Task item a. Set down the records word for word, from their start through the line that contains "Medidas: 100x100x140 mm.", including that line. Leave the pictures out.

Extracted text.
= Beginning of Section =

PACIFIC INDUSTRIAL CORPORATION
A Nevada Corporation
Exhibit 2a
Asset Purchase Agreement with Pacific Challenge Pte., Ltd.
ASSET PURCHASE AGREEMENT
This Asset Purchase Agreement (the "Agreement") is made and
entered into this 12th day of January, 1999, by and between
Pacific Challenge Pte., Ltd., Inc., a Singapore corporation
("Seller") and Pacific Industrial Corporation, a Nevada
corporation ("Buyer").
RECITALS
A. Seller is the owner of certain assets, a list of which is
attached hereto at Exhibit A and incorporated herein by
reference (the "Assets").
B. Buyer desires to purchase and acquire from Seller such
Assets, and Seller desires to transfer and convey the same
to Buyer, in accordance with the terms and conditions of
this Agreement.
NOW, THEREFORE, in consideration of the mutual
representations, warranties and covenants contained herein,
and on the terms and subject to the conditions herein set
forth, the parties hereby agree as follows:
ARTICLE I
Definitions
As used in this Agreement, the following terms shall have
the meanings set forth below:
1.1 Closing. "Closing" shall mean the closing of the
transaction contemplated by this Agreement, which shall
occur at 10:00 a.m., Pacific Standard Time, on the Closing
Date in the offices of Buyer, or at such other time and
place as shall be mutually agreed in writing by the parties
hereto.

= End of Section =

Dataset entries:
= Beginning of Section =

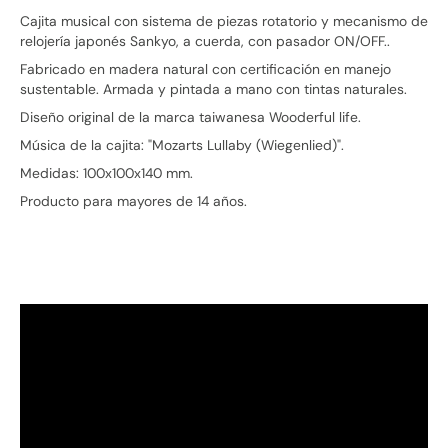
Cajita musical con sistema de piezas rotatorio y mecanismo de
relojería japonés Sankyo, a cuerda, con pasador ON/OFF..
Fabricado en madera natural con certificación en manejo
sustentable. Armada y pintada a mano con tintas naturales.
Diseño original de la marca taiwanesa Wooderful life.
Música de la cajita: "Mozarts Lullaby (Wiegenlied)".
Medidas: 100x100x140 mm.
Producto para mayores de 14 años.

= End of Section =

Task item b. According to the asset purchase agreement, at what time is the Closing set to take place?

Your response a.
Cajita musical con sistema de piezas rotatorio y mecanismo de
relojería japonés Sankyo, a cuerda, con pasador ON/OFF..
Fabricado en madera natural con certificación en manejo
sustentable. Armada y pintada a mano con tintas naturales.
Diseño original de la marca taiwanesa Wooderful life.
Música de la cajita: "Mozarts Lullaby (Wiegenlied)".
Medidas: 100x100x140 mm.

Your response b. At 10:00 a.m., Pacific Standard Time, on the Closing Date.